Verschwörungsfanatiker erfinden Lügenmärchen mit neuen Sündenböcken, in der früheren Menschengeschichte gab es nach Epidemien meist Rache an den Juden.
Die Menschheit leidet auch im 21. Jahrhundert am gefährlichsten Virus überhaupt – an der Dummheit, die sich als große Macht auf der Erde etabliert hat. Obwohl man den Impfstoff dafür kennt: Bildung.«
Spock: »Wir müssen aufpassen, dass wir nicht verseucht werden.«
Ein erheblicher Teil der Enterprise-Besatzung ist in Planet der Unsterblichen (Requiem for Methuselah)12 vom lebensbedrohlichen Rigelianischen Fieber infiziert, benannt nach dem hellblauen Stern Rigel aus dem für seine Nebel bekannten Sternbild Orion. Aufgrund der Epidemie des Rigelianischen Fiebers versucht die Mannschaft der Enterprise, den Impfstoff Ryetalyn vom Planeten Holberg 917G zu beschaffen. Allerdings stellt sich ihnen der bislang unbekannte Mr. Flint in den Weg, der sich als alleiniger Eigentümer des Himmelskörpers ausgibt. Nach seiner anfänglichen Reserviertheit stimmt er Kirks Ersuchen jedoch zu. Als Doktor McCoy die Wirkungen des Rigelianischen Fiebers mit denen der Beulenpest vergleicht, spricht Flint von der aus Konstantinopel in den Westen gekommenen Pest, die im 14. Jahrhundert auf grauenhafte Weise halb Europa tötete, die Ratten krochen durch die Nacht des Todes.
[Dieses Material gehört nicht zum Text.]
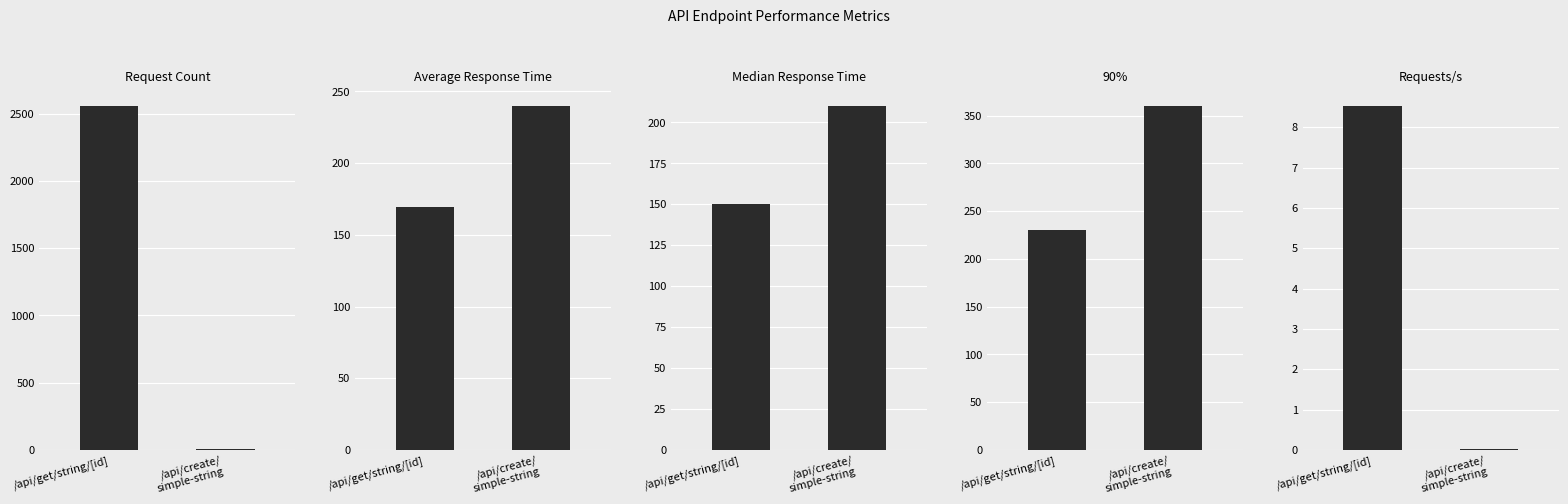

What is the maximum value for Request Count?

2556.0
Seit der Justinianischen Pest um das Jahr 542, der wohl schlimmsten Pandemie dieser Zeiten, die die spätantike Mittelmeerregion verheerend traf, galt Konstantinopel (heute Istanbul) wegen seiner Rattenplage als sehr gefährlicher Pestherd. In den von Flint erwähnten Jahren um 1350 waren blühende Städte wie Pisa, Neapel, Rom, Padua, aber auch viele Städte in Frankreich, England und Deutschland heftig vom Schwarzen Tod betroffen. Die Epidemie wurde besonders von den unhygienischen Zuständen, der »rohen Lebensweise und der Unkultur des Bodens« verursacht.13
Unter »Pest« wurde früher eine allgemeine Seuche verstanden, u. a. Pocken, Typhus, Cholera sowie die beiden Arten der eigentlichen Pest. Der römische Schriftsteller Ovid berichtet schon über die antike Pest auf der griechischen Insel Ägina, sein Kollege Terenz nannte die Erreger »winzige Kreaturen, welche man mit bloßem Auge nicht sehen kann, die durch die Luft fliegen und über Mund oder Nase in den Körper eindringen«. Die Seuchen forderten auch prominente Opfer wie Kaiser Marc Aurel, den bekannten mittelalterlichen Philosophen Duns Scotus oder die berühmten Maler Giorgone und Tizian. Solche Epidemien spielen in vielen religiösen und künstlerischen Überlieferungen eine bedeutsame Rolle, etwa wird auf dem Camposanto von Pisa der Pesttod als schwarz gekleidete Frau verbildlicht. Man hatte mit einer katastrophalen Ausnahmesituation zu tun, Kirk verweist dementsprechend in seiner extremen Zwangslage gegenüber Flint auf den Notfall.
Hinsichtlich des Epidemie-Themas waren für Gene Roddenberry und die Drehbuchautoren wohl Die Maske des Roten Todes von Edgar Allan Poe, Die Farbe aus dem All von Howard Phillips Lovecraft, Die Pest von Albert Camus und Die Triffids von John Wyndham Inspirationsquellen. Dies gilt für die Episoden Planet der Unsterblichen wie für Miri, ein Kleinling und Implosion in der Spirale sowie für bestimmte Szenen in Falsche Paradiese und Die Stunde der Erkenntnis.